The article cited possible reasons for this trend, up since 2005, being that rent has risen and that mortgage lending regulations have become stricter.

Both of these things are true–rent has risen (but just a little bit, if you refer to our handy chart), and mortgage lending regulations HAVE tightened up, appropriately, as a result of the subprime mortgage crisis.

But what’s striking is what’s missing here: the smoking gun in this whole scenario. And that’s the cold, hard fact that the cost of college has risen 600% since 2005…and 1100% in the last 35 years.

And yet, wages have NOT risen accordingly–not anywhere close. And that’s despite the number of millennials who have one or more degrees to qualify them for said jobs.
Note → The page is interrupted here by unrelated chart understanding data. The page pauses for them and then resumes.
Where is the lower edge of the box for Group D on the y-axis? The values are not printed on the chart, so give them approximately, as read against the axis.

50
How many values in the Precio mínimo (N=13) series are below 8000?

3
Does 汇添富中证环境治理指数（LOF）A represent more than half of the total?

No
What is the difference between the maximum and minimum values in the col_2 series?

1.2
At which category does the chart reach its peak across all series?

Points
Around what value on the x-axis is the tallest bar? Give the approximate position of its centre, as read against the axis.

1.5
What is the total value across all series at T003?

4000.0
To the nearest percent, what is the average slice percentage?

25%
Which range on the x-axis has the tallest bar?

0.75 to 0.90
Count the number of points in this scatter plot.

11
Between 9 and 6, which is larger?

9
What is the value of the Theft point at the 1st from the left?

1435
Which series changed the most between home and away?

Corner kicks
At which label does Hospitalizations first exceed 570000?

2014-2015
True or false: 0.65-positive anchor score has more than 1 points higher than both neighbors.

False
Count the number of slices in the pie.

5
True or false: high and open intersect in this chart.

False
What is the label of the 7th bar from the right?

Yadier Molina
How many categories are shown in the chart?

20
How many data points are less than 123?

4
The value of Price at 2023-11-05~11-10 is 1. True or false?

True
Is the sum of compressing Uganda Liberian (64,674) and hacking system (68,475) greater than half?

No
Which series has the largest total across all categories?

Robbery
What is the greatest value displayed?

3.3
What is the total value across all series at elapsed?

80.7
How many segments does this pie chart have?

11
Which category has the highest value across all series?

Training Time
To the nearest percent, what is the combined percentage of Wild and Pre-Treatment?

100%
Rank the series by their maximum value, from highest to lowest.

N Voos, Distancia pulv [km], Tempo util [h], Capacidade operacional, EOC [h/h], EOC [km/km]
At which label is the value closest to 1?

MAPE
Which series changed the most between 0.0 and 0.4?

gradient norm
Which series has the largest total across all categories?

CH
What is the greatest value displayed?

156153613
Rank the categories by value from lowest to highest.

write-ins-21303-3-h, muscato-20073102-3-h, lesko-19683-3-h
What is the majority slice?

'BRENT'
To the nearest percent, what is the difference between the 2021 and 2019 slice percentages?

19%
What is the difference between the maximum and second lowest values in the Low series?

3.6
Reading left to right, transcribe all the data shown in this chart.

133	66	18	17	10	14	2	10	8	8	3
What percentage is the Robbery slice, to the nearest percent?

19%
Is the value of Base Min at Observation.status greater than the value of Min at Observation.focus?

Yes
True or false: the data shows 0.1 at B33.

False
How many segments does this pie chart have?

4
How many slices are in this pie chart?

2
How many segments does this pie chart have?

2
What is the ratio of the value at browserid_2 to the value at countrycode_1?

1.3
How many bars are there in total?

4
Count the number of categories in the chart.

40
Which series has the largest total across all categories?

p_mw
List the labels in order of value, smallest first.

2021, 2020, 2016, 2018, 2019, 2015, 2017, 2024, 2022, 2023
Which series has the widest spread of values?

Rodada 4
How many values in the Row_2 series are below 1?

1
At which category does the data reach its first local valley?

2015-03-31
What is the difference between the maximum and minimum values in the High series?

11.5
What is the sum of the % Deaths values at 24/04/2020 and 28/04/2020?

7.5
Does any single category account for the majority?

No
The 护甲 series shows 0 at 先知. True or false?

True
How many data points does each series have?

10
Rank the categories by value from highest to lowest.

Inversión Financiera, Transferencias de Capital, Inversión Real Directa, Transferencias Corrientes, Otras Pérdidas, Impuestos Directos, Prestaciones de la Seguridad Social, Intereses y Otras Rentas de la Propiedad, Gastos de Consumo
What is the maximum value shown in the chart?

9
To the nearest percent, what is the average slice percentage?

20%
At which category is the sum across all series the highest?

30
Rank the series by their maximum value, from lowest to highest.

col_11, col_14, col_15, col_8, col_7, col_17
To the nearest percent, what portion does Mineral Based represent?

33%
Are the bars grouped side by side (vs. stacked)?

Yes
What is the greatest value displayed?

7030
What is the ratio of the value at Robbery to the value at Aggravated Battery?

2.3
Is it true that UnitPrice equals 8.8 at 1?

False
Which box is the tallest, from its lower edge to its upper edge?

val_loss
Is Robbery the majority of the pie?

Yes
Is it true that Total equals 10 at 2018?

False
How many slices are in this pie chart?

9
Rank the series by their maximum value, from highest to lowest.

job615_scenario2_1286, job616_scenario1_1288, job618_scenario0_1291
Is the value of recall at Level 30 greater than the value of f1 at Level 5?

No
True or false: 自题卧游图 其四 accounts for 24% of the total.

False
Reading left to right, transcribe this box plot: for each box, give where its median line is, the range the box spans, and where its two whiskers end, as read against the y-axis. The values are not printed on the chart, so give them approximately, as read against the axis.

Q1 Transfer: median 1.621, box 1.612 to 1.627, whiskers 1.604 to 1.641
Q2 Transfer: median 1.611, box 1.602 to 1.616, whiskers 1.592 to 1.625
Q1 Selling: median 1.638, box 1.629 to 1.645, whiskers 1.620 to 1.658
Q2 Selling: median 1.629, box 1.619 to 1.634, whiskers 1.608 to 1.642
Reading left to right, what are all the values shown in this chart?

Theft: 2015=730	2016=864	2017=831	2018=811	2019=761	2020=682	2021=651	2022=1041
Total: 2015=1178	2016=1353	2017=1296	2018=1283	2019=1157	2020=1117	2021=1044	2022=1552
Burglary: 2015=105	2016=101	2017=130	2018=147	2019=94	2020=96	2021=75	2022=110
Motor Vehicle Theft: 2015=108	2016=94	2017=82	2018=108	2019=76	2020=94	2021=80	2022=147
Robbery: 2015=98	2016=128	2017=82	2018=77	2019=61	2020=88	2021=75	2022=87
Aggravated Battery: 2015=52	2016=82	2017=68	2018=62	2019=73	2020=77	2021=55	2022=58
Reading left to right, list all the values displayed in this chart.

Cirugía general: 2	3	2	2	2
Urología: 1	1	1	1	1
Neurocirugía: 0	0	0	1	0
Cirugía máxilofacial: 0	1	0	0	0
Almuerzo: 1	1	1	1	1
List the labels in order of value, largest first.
But do they? Do these degrees help qualify young people for the available jobs out there?

Many people seem to THINK they do. In reading through the comments section and in discussing with acquaintances, it seems many still think a stagnant economy is making jobs scarce (despite the fact that more young adults are educated than any other generation in history). Others blame the younger “special snowflake” generation for simply lacking in competence.

But the truth is…these degrees are a big part of the problem. Part of the reason the economy is stagnant…and jobs seem scarce…is because these degrees don’t match the reality of the workforce.

What happened is that in the recession, many people thought to go get more education as an effort to bolster their chances of getting a job in a bad economy. But more higher education just for the sake of more education doesn’t match what our workforce is really demanding.

As a result, more young people are unemployed and underemployed. But they spent an astronomical amount to get those degrees, which do not match the pay scales of what’s out there in the workforce.

And now they have to pay those loans off each month. To the tune of $350 a month (on average). Without a job (or with one that offers an entry-level salary).

So it’s no surprise that millennials aren’t entering the housing market. How could they? These capable adults couldn’t–and shouldn’t–obtain home loans while walking around with tens of thousands of dollars of debt already strapped to their backs.

And for some, it’s just easier to blame the younger generation for being “slackers,” “can’t-do special snowflakes,” and “wanting to put-off adulthood.” It’s always been the way, throughout history. But instead of name-calling, what we should be doing  as a society is considering why we continue to encourage young people to pursue degrees (and in some cases, multiple degrees) without first measuring the return on investment.

Given the impact on our markets and economy…isn’t it time we rethink that?